Implementation#

Utilities#

We will also use NumPy to create various input ranges and Matplotlib to visualize various functions:

import sys
from pathlib import Path
parent_dir = str(Path().resolve().parent)
sys.path.append(parent_dir)

import random
import warnings

import matplotlib.pyplot as plt
import numpy as np
import scipy.stats as stats

warnings.filterwarnings("ignore", category=DeprecationWarning)
%matplotlib inline

from utils import seed_all
seed_all(42)
Using Seed Number 42
# create a true population of 1000 people with equal heights across 1-10cm
true_population = np.arange(1, 11, 1).repeat(100)

Both are the same but it is to differentiate between true and empirical.

def true_pmf(x: float, population: np.ndarray) -> float:
    """PMF of the true population: map X(\S) to a probability.
    
    Note:
        The PMF is completely determined if we know the true distribution.
    """
    return np.sum(population == x) / len(population)
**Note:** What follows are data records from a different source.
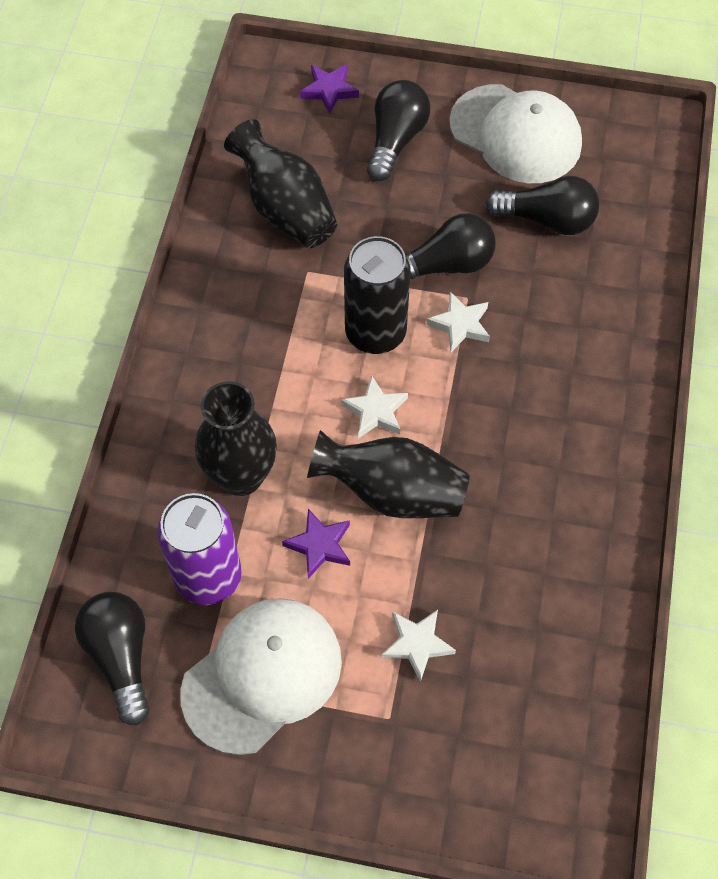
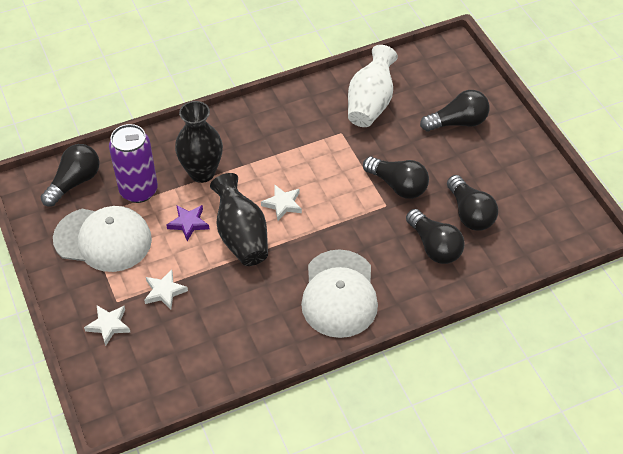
camera: 55 degrees right, 10 degrees down
black vase [224,119,338,248] -> white vase [348,45,398,127]
purple star [300,64,359,114] -> none
black can [344,236,410,354] -> none
white star [427,292,490,352] -> white star moved to [84,305,131,346]
white cap [449,84,582,183] -> white cap moved to [301,249,378,338]
none -> black light bulb [406,209,465,264]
def empirical_pmf(x: float, sample: np.ndarray):
    """Empirical distribution of the sample."""
    return np.sum(sample == x) / len(sample)
# 1. What is the probability of selecting a person of height 1cm?
print(f"P(X=1) = {true_pmf(1, true_population)}")
P(X=1) = 0.1

The Setup#

Let the true population be defined as a total of \(1000\) people. We imagine that \(1000\) is all the people in the world/universe.

Amongst the 1000 people, 100 people is of height 1cm, 100 people is of height 2cm, 100 people is of height 3cm, this holds true for all heights from 1cm to 10cm. We will assume that there are only 10 distinct heights that people can be. Thus, this is a discrete distribution.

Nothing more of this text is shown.